◆ **Aim of the task**: The records below are to be duplicated character for character.

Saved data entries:
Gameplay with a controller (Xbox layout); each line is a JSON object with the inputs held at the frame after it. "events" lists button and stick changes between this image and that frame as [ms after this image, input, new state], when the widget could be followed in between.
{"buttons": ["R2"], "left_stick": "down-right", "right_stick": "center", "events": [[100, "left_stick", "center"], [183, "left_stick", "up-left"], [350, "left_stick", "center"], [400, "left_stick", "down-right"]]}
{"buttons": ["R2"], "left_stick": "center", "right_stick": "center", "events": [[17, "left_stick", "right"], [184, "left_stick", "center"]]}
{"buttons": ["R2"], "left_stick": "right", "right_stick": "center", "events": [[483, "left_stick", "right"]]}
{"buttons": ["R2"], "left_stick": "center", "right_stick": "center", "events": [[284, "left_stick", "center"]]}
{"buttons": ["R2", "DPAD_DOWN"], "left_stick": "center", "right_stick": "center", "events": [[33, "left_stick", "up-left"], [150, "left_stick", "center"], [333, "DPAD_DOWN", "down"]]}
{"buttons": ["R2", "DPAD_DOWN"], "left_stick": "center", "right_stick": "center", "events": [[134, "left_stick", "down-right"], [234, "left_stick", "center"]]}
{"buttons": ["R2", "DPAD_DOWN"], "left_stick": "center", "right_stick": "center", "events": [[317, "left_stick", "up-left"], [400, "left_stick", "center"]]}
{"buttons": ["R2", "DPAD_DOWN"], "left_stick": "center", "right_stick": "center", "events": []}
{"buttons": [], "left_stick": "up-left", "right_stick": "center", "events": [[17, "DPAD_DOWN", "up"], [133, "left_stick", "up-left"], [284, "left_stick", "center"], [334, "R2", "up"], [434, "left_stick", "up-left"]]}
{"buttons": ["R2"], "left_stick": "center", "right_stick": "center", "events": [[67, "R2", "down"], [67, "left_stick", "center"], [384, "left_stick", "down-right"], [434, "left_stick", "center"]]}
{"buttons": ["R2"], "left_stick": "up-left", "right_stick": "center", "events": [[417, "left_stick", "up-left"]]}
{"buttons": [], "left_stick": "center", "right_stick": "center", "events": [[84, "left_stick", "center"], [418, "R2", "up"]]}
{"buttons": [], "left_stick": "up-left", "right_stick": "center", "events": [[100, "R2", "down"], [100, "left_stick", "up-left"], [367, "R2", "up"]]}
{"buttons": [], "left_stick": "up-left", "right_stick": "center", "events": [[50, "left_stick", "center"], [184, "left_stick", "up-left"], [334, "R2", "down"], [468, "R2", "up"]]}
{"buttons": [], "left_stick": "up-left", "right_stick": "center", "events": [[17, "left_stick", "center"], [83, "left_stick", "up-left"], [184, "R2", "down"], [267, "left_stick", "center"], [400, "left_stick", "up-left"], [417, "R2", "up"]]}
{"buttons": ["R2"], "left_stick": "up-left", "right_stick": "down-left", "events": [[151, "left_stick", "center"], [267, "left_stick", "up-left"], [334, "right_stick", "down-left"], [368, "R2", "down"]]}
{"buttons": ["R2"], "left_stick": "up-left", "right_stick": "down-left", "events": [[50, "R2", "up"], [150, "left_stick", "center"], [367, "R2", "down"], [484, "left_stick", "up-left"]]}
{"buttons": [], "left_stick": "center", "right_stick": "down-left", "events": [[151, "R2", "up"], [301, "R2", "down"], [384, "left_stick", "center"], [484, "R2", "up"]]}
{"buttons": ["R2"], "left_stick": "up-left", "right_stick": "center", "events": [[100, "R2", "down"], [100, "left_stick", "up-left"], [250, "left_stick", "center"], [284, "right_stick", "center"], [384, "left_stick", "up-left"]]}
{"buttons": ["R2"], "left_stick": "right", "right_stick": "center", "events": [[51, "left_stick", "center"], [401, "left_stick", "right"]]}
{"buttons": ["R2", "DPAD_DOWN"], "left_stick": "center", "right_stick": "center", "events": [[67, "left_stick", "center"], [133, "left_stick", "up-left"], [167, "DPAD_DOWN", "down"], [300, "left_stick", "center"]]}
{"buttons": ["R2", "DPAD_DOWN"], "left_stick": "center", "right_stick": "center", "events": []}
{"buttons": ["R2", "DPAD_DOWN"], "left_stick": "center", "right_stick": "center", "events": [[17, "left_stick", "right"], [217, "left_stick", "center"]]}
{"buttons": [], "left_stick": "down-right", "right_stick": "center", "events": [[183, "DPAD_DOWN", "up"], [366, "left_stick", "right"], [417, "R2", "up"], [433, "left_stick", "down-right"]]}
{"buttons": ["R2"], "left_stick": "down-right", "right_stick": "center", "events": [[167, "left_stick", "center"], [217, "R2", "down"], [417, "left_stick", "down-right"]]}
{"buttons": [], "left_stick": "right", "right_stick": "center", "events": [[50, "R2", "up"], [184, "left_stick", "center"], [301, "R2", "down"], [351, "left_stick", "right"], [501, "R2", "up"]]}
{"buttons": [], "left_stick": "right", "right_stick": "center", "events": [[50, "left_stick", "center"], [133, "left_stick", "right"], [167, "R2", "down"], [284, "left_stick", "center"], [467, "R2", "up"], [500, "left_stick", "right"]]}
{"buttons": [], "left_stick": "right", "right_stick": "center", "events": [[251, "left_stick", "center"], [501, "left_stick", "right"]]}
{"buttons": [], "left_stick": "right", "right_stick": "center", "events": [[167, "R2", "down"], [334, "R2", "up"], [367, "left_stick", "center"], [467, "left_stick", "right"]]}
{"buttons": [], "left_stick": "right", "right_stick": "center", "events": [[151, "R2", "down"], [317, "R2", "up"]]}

◆ **Task result**:
Gameplay with a controller (Xbox layout); each line is a JSON object with the inputs held at the frame after it. "events" lists button and stick changes between this image and that frame as [ms after this image, input, new state], when the widget could be followed in between.
{"buttons": ["R2"], "left_stick": "down-right", "right_stick": "center", "events": [[100, "left_stick", "center"], [183, "left_stick", "up-left"], [350, "left_stick", "center"], [400, "left_stick", "down-right"]]}
{"buttons": ["R2"], "left_stick": "center", "right_stick": "center", "events": [[17, "left_stick", "right"], [184, "left_stick", "center"]]}
{"buttons": ["R2"], "left_stick": "right", "right_stick": "center", "events": [[483, "left_stick", "right"]]}
{"buttons": ["R2"], "left_stick": "center", "right_stick": "center", "events": [[284, "left_stick", "center"]]}
{"buttons": ["R2", "DPAD_DOWN"], "left_stick": "center", "right_stick": "center", "events": [[33, "left_stick", "up-left"], [150, "left_stick", "center"], [333, "DPAD_DOWN", "down"]]}
{"buttons": ["R2", "DPAD_DOWN"], "left_stick": "center", "right_stick": "center", "events": [[134, "left_stick", "down-right"], [234, "left_stick", "center"]]}
{"buttons": ["R2", "DPAD_DOWN"], "left_stick": "center", "right_stick": "center", "events": [[317, "left_stick", "up-left"], [400, "left_stick", "center"]]}
{"buttons": ["R2", "DPAD_DOWN"], "left_stick": "center", "right_stick": "center", "events": []}
{"buttons": [], "left_stick": "up-left", "right_stick": "center", "events": [[17, "DPAD_DOWN", "up"], [133, "left_stick", "up-left"], [284, "left_stick", "center"], [334, "R2", "up"], [434, "left_stick", "up-left"]]}
{"buttons": ["R2"], "left_stick": "center", "right_stick": "center", "events": [[67, "R2", "down"], [67, "left_stick", "center"], [384, "left_stick", "down-right"], [434, "left_stick", "center"]]}
{"buttons": ["R2"], "left_stick": "up-left", "right_stick": "center", "events": [[417, "left_stick", "up-left"]]}
{"buttons": [], "left_stick": "center", "right_stick": "center", "events": [[84, "left_stick", "center"], [418, "R2", "up"]]}
{"buttons": [], "left_stick": "up-left", "right_stick": "center", "events": [[100, "R2", "down"], [100, "left_stick", "up-left"], [367, "R2", "up"]]}
{"buttons": [], "left_stick": "up-left", "right_stick": "center", "events": [[50, "left_stick", "center"], [184, "left_stick", "up-left"], [334, "R2", "down"], [468, "R2", "up"]]}
{"buttons": [], "left_stick": "up-left", "right_stick": "center", "events": [[17, "left_stick", "center"], [83, "left_stick", "up-left"], [184, "R2", "down"], [267, "left_stick", "center"], [400, "left_stick", "up-left"], [417, "R2", "up"]]}
{"buttons": ["R2"], "left_stick": "up-left", "right_stick": "down-left", "events": [[151, "left_stick", "center"], [267, "left_stick", "up-left"], [334, "right_stick", "down-left"], [368, "R2", "down"]]}
{"buttons": ["R2"], "left_stick": "up-left", "right_stick": "down-left", "events": [[50, "R2", "up"], [150, "left_stick", "center"], [367, "R2", "down"], [484, "left_stick", "up-left"]]}
{"buttons": [], "left_stick": "center", "right_stick": "down-left", "events": [[151, "R2", "up"], [301, "R2", "down"], [384, "left_stick", "center"], [484, "R2", "up"]]}
{"buttons": ["R2"], "left_stick": "up-left", "right_stick": "center", "events": [[100, "R2", "down"], [100, "left_stick", "up-left"], [250, "left_stick", "center"], [284, "right_stick", "center"], [384, "left_stick", "up-left"]]}
{"buttons": ["R2"], "left_stick": "right", "right_stick": "center", "events": [[51, "left_stick", "center"], [401, "left_stick", "right"]]}
{"buttons": ["R2", "DPAD_DOWN"], "left_stick": "center", "right_stick": "center", "events": [[67, "left_stick", "center"], [133, "left_stick", "up-left"], [167, "DPAD_DOWN", "down"], [300, "left_stick", "center"]]}
{"buttons": ["R2", "DPAD_DOWN"], "left_stick": "center", "right_stick": "center", "events": []}
{"buttons": ["R2", "DPAD_DOWN"], "left_stick": "center", "right_stick": "center", "events": [[17, "left_stick", "right"], [217, "left_stick", "center"]]}
{"buttons": [], "left_stick": "down-right", "right_stick": "center", "events": [[183, "DPAD_DOWN", "up"], [366, "left_stick", "right"], [417, "R2", "up"], [433, "left_stick", "down-right"]]}
{"buttons": ["R2"], "left_stick": "down-right", "right_stick": "center", "events": [[167, "left_stick", "center"], [217, "R2", "down"], [417, "left_stick", "down-right"]]}
{"buttons": [], "left_stick": "right", "right_stick": "center", "events": [[50, "R2", "up"], [184, "left_stick", "center"], [301, "R2", "down"], [351, "left_stick", "right"], [501, "R2", "up"]]}
{"buttons": [], "left_stick": "right", "right_stick": "center", "events": [[50, "left_stick", "center"], [133, "left_stick", "right"], [167, "R2", "down"], [284, "left_stick", "center"], [467, "R2", "up"], [500, "left_stick", "right"]]}
{"buttons": [], "left_stick": "right", "right_stick": "center", "events": [[251, "left_stick", "center"], [501, "left_stick", "right"]]}
{"buttons": [], "left_stick": "right", "right_stick": "center", "events": [[167, "R2", "down"], [334, "R2", "up"], [367, "left_stick", "center"], [467, "left_stick", "right"]]}
{"buttons": [], "left_stick": "right", "right_stick": "center", "events": [[151, "R2", "down"], [317, "R2", "up"]]}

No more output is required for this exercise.